A peça fala o tempo todo da nossa perplexidade, da nossa dificuldade, do nosso pecado, da nossa culpa e da nossa absolvição, principalmente. É um tipo de pensamento que nos absolve de toda culpa – pior é mentir do que trair; fingir que obedece e desobedecer. É um texto contra qualquer falsidade, a favor da verdade. Quando vejo, me sinto absolvido. Acho que a plateia também se sente absolvida.

É muito transgressor para um texto religioso. Gosto de como ele (Nilton Bonder) pensa, de como ele coloca as coisas. Gosto muito de termos uma afinidade semita. Ele é filho da Sarah; e eu, da Agar.

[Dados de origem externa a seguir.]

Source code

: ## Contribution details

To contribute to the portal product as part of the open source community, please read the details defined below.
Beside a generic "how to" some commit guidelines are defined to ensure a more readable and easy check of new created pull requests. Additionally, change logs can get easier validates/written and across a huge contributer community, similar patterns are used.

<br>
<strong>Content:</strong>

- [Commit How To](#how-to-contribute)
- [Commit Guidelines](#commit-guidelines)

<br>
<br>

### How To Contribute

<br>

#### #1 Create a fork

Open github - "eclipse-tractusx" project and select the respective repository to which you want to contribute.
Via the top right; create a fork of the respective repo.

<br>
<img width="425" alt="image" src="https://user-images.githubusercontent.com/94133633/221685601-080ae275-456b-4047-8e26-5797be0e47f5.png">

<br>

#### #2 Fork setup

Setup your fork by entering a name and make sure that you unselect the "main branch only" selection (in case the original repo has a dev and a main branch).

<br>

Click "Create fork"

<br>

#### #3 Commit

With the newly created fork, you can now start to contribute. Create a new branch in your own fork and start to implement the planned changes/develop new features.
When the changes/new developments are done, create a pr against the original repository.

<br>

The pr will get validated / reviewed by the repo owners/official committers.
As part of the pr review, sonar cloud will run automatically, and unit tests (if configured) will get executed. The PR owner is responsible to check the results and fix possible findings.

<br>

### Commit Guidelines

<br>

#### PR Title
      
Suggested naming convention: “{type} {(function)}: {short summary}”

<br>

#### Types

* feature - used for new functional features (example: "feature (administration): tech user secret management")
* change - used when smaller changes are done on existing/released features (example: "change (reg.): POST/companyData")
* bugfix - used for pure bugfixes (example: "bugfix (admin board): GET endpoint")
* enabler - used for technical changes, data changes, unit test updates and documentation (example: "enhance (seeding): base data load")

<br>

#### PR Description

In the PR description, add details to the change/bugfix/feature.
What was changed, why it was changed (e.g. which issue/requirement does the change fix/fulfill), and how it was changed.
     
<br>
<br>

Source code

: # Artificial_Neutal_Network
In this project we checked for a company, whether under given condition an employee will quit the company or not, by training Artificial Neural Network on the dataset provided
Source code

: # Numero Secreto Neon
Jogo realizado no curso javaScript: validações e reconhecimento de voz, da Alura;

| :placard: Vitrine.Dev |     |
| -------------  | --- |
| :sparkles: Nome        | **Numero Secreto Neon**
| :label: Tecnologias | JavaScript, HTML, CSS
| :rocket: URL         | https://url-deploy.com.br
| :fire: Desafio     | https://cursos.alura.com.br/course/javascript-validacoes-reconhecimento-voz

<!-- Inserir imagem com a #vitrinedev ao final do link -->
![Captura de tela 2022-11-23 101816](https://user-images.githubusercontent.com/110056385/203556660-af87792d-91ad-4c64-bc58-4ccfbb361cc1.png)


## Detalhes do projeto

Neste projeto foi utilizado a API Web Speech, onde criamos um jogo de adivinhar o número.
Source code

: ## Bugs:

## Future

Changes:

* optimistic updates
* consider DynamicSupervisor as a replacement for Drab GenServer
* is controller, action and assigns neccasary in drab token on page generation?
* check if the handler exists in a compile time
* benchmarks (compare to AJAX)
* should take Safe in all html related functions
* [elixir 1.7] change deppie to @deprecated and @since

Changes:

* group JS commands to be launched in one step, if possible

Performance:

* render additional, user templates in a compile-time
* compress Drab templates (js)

É um espetáculo cuja longevidade é difícil de explicar, inesperada. Clarice parece cada vez mais nova, cada vez mais forte, e cada vez mais sucesso. Não tem peripécia neste espetáculo. Tem uma reflexão interessante. Muitos já viram muitas vezes e continuam querendo ver. É um lugar de reabastecimento, de reflexão.

Estamos precisando de um pensamento de qualidade, de profundidade, de reflexão, de nos sentir seres humanos superiores, no momento em que uma mediocridade enlouquecida se espraia sobre nossas cabeças. Que as pessoas não deixem de ir ver Clarice, para o seu próprio bem."


A ALMA IMORAL
Nesta sexta-feira (9/11), às 21h. Grande Teatro do Cine Theatro Brasil Vallourec. Praça Sete, Centro, (31) 3201-5211. R$ 50 (inteira) e R$ 25 (meia-entrada). Vendas antecipadas pelo site eventim.com.br.